Written by Max Bemis and with art by Jorge Coelho, Polarity is a four issue comic book series that was released over the course of 2013. It follows Timothy Woods, or Tim as his friends know him, as he traverses the “trendier” side of Brooklyn after having a psychological breakdown and finding out that he has manic depression. While in the process of trying to rebuild his life, Tim makes a rather big discovery – he has super powers when he’s having a manic episode.
Things start normal, half-nakedly, enough. Learning of Tim’s life post diagnosis, the degree of regret the character shows as his career slides despite his best efforts makes Tim quite loveable. He’s doing his best, Bemis makes very clear, but you can see early on that he’s regretting the life his condition and subsequent drug regime has landed him in. The cruelness of seeing Tim more aware of the two-face insipidness of many of his so-called friends neatly builds-up the sense that something has to happen. In fact, if there’s one recent comic book series I’ve read that suggests that hipsters are uninspired pieces of bad news – it’s this comic. Seriously, Bemis has quite a go at the subculture.
Anyway – something has to give. Over the course of issue one, Bemis with Tim’s narration demonstrates how the character is having second thoughts about being “better”. Each page, Tim is more and more frustrated with what his life has become, like he’s trapped in a bubble that he needs to burst out of. And when Tim does burst out, his spiralling back towards being manic again is beautifully done by Coelho over a double page spread, where the literally spiralling background and circling thought captions, skillfully written by Bemis, really captures Tim’s descent back to the way he was before. The top half of the spread seems regular enough, but as you spiral around towards the bottom there’s this neat little hint that things aren’t quite what they seem and that Tim has gone off the deep in more ways than one.
I think the way Dr Mays tells Tim “the truth” is both jarring and acceptable at the same time. Bemis is, in a way, playing with what normally happens with media representations of people with psychological illnesses like depression – any paranoia and delusions would normally be drawn out, but within the first two pages of issue two, Tim is told that he isn’t delusional. This move against your expectations was nicely done. Though at the same time, there’s an interesting sense of humour at play as Tim’s a counselling session, after his latest breakdown, is topless due to Tim puking so much.

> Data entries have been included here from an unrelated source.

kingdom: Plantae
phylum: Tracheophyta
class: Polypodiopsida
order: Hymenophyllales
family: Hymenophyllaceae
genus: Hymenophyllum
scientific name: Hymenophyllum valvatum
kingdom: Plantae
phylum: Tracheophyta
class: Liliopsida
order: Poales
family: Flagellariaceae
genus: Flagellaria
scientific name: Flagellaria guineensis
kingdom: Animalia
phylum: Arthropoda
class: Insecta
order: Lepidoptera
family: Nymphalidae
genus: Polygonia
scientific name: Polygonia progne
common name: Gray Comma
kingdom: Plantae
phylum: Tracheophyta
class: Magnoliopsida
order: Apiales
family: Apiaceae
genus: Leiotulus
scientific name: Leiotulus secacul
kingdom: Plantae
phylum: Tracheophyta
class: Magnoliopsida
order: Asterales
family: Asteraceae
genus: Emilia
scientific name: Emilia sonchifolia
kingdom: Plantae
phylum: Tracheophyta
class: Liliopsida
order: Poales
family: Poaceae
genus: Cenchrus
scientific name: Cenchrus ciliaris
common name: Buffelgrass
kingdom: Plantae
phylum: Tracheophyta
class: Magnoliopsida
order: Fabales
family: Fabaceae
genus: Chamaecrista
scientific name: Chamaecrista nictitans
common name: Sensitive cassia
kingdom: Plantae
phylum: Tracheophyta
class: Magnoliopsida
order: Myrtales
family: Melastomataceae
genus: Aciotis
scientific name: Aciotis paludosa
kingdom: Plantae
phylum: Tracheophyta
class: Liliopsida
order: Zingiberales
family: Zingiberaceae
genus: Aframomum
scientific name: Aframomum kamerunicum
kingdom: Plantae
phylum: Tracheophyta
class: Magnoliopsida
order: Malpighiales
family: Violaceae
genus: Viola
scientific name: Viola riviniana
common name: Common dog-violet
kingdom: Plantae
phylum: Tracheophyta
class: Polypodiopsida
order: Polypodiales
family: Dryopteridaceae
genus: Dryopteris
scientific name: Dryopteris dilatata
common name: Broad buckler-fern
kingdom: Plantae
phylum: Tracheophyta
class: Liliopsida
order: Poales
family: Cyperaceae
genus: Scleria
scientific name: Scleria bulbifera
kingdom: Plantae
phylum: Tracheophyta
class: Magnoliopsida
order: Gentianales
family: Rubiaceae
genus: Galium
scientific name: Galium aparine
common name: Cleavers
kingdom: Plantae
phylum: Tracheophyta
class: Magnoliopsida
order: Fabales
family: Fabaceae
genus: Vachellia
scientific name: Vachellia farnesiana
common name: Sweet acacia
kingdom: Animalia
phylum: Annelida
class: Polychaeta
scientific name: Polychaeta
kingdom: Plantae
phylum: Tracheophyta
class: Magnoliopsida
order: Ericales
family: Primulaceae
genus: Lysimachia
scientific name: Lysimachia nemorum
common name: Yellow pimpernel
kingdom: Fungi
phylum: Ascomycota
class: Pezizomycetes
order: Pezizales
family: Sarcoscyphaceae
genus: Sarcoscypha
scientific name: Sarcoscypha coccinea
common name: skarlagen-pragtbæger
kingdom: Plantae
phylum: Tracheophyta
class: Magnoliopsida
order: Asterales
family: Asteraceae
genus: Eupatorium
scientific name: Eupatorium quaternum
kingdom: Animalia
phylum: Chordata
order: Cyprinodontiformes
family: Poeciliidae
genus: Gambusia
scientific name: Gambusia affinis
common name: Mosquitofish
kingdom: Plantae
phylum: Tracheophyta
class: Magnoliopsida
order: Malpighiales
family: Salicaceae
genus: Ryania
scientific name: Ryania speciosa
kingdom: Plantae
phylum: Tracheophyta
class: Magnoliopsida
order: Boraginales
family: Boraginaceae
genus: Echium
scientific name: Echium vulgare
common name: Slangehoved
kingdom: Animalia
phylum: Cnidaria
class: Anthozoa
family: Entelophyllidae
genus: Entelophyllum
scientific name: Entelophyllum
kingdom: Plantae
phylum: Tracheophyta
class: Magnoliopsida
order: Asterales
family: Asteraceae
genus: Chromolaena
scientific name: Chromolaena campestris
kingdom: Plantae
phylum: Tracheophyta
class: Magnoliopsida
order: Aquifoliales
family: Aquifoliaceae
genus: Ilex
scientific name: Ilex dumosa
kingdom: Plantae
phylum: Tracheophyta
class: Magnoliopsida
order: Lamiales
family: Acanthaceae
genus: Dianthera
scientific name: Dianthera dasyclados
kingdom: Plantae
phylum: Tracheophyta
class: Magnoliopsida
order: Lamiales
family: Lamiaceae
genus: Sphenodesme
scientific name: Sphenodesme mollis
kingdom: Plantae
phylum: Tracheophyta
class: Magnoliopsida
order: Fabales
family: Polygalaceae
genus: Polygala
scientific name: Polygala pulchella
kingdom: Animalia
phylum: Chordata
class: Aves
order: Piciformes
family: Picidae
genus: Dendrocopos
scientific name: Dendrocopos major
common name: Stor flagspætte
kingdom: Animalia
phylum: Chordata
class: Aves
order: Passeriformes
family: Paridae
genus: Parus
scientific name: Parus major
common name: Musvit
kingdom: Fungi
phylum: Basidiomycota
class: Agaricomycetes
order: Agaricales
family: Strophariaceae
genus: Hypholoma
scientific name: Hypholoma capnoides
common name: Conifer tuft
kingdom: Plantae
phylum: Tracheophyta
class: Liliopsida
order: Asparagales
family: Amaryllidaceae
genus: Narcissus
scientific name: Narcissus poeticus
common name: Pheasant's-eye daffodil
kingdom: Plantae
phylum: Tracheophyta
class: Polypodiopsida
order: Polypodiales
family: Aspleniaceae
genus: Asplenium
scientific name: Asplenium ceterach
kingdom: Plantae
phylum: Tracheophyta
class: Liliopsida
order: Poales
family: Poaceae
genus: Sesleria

With all the ways that Tim could react to this revelation, the way Tim decides to seek revenge against the hipsters is painful and hilarious at the same time and certainly NSFW. But what’s perhaps another good touch, is how Bemiz incorporates how substance misuse can heighten Tim’s powers. In a way, Tim decides to be a superhero, but not in the “conventional” sense – instead he wants to save the minds of a generation.
I enjoyed that by issue three, Tim’s a lot more confident by this point. The fact that Dr Mays tries to bring him down – it almost feels like a metaphor for modern, western society where government and corporations seem intent on making you mindless consumers, subdued, and not necessarily happy. Tim’s character really begins to embody a counter culture that really is counter to everything that’s going on at the moment.
Of course nothing is simple and the fact that people are trying to take advantage of Tim through his psychological illness is creepily similar to what happens to many people in real life when they’re affected by similar circumstances. You do get the feeling that on some level, Bemis is putting in his own experiences of this (Bemis was diagnosed with manic depression around 2004), and it really makes you feel for Tim. In fact, the personalisation in the story is what makes much of this short series so compelling to read.
Worth a read?
While shorter than I would have liked – at times, it did feel a bit rushed especially in issue four – Max Bemis has written an interesting and compelling mini-series. Jorge Coelho’s attention to detail and Felipe Sobreiro’s subtle colouring makes the entire series a beautiful read and it reflects back the culture that the main character, Tim, has put himself in. If you’re looking for a different kind of superhero, and don’t mind a bit of wish fulfilment, then Polarity is definitely worth a read.
Polarity issues one-four are out now and published by BOOM! Studios. If you can’t buy physical copies, it is available through certain digital services. We bought our own copies.